Audio + human-labeled transcript data for training or testing

You can use audio + human-labeled transcript data for both training and testing purposes. You must provide human-labeled transcriptions (word by word) for comparison:

To improve the acoustic aspects like slight accents, speaking styles, and background noises.
To measure the accuracy of Microsoft's speech to text accuracy when, it's processing your audio files.

For a list of base models that support training with audio data, see Language support. Even if a base model does support training with audio data, the service might use only part of the audio. And it still uses all the transcripts.

Important

If a base model doesn't support customization with audio data, only the transcription text will be used for training. If you switch to a base model that supports customization with audio data, the training time may increase from several hours to several days. The change in training time would be most noticeable when you switch to a base model in a region without dedicated hardware for training. If the audio data is not required, you should remove it to decrease the training time.

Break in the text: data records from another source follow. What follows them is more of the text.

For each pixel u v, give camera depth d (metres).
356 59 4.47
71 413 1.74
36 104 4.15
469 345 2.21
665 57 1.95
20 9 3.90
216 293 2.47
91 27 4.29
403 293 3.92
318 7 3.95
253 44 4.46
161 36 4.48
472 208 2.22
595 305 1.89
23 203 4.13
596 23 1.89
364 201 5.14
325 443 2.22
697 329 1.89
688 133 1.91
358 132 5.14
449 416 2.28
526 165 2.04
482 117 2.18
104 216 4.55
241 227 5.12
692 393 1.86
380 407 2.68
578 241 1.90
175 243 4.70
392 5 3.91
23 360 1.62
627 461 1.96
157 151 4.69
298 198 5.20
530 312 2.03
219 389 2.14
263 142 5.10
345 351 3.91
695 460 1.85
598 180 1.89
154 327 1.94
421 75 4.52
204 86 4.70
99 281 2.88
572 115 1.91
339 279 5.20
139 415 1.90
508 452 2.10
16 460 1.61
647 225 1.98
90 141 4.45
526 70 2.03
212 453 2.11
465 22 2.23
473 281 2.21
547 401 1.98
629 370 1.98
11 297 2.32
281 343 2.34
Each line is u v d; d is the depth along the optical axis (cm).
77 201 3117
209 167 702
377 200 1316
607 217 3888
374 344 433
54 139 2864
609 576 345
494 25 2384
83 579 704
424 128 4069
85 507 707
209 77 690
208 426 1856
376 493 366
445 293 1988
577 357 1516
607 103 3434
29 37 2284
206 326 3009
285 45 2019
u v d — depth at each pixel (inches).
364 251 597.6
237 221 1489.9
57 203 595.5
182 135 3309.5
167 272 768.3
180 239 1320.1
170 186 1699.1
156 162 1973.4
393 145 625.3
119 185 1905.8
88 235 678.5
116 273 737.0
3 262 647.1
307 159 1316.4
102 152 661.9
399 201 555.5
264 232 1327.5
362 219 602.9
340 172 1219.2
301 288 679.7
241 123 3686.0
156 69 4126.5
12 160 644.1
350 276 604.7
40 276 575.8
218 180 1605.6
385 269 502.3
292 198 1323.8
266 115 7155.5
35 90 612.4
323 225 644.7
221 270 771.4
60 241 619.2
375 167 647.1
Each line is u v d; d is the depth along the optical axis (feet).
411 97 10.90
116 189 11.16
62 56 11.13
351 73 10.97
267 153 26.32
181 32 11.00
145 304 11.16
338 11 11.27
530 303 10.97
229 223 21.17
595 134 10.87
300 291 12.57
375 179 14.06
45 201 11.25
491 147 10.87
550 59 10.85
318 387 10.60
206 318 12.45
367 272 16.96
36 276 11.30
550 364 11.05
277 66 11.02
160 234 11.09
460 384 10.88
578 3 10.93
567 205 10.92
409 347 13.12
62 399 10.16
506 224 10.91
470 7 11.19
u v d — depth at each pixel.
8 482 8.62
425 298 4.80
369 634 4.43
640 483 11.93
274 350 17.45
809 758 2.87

Audio with human-labeled transcripts offers the greatest accuracy improvements if the audio comes from the target use case. Samples must cover the full scope of speech. For example, a call center for a retail store would get the most calls about swimwear and sunglasses during summer months. Ensure that your sample includes the full scope of speech that you want to detect.

Consider these details:

Training with audio brings the most benefits if the audio is also hard to understand for humans. In most cases, you should start training by using only related text.
If you use one of the most heavily used languages, such as US English, it's unlikely that you would need to train with audio data. For such languages, the base models already offer good recognition results in most scenarios, so it's probably enough to train with related text.
Custom speech can capture word context only to reduce substitution errors, not insertion or deletion errors.
Avoid samples that include transcription errors, but do include a diversity of audio quality.
Avoid sentences that are unrelated to your problem domain. Unrelated sentences can harm your model.
When the transcript quality varies, you can duplicate exceptionally good sentences, such as excellent transcriptions that include key phrases, to increase their weight.
The Speech service automatically uses the transcripts to improve the recognition of domain-specific words and phrases, as though they were added as related text.
It can take several days for a training operation to finish. To improve the speed of training, be sure to create your Speech service subscription in a region with dedicated hardware for training.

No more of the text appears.